Ann Anastasi, 42, and her husband, Anthony J. Anastasi Jr., 40, had both been romantically involved with Jacqueline Riggs, 25, according to police. But the couple’s 18-year marriage was fraught with conflict and domestic abuse, police said, and Ann Anastasi recently had a falling out with both her husband and Riggs, who was living in the basement of the family home.
Ann Anastasi then allegedly recruited Gabriel Ezekiel Struss, 18, and her daughter to help with the killings, according to officials. Initially, Anastasi told police her husband committed suicide. Both she and her daughter were arrested Friday.
But inconsistencies in Ann Anastasi’s story, along with additional evidence, led police to believe that something more happened inside the home in Lothian, Maryland, and the scene was staged, officials say.
Anne Arundel County detectives say they untangled the mystery of what they allege happened during the Oct. 5 slayings.
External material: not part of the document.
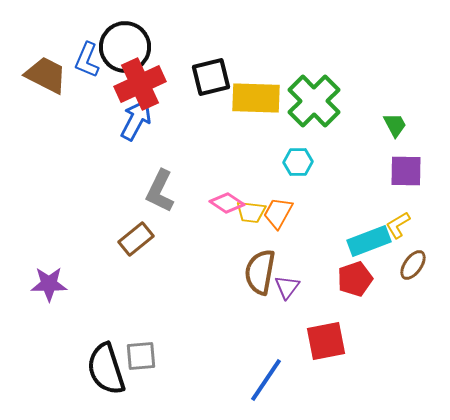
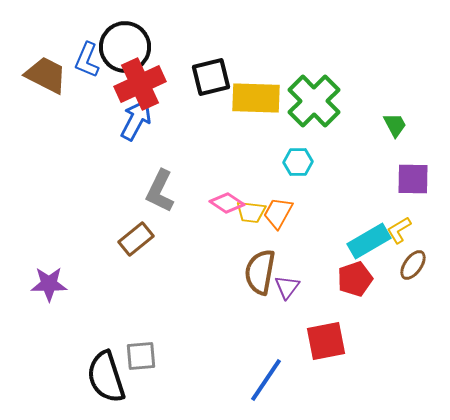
purple square: moved 7 px right, 8 px down
yellow L-shape: moved 1 px right, 5 px down
cyan rectangle: rotated 9 degrees counterclockwise
black semicircle: moved 8 px down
When police initially reported to a call about a suicide, they said they found Anthony Anastasi dead from a gunshot wound in a bedroom and Riggs dead in the basement from what an autopsy later revealed was multiple stab wounds.
But the ballistics on the gun found next to Anthony Anastasi did not match the bullet that killed him, police said. Police have not recovered either of the weapons. None of the three accused has entered a plea.
Police say Ann Anastasi, who is being held without bail, and her 13-year-old daughter plotted the killings. And the 13-year-old, whose name was not released because she is a minor, allegedly enlisted the help of her boyfriend, Struss of Annapolis, to commit the slayings.
"There was evidence that this murder was planned," Wes Adams, a Maryland state attorney, said today.
He said the crime was initially intended to occur one day before it actually took place, but the victims stayed away from the family home and Struss waited for their return.
Police say text messages on Ann Anastasi's phone led officials to the others who were allegedly involved.
"There were text messages between the two regarding her [the teen] taking the fall for the murders," Adams said, adding that Struss sent texts that show he was aware of the possibility he could "go to jail for the rest of his life," if anyone allegedly involved spoke to officials about the crime.
A lawyer for Struss said he is reviewing the allegations.
"We are preparing a defense and my client looks forward to his day in court," said David Fischer, an attorney. "We will be investigating and putting up a rigorous defense.”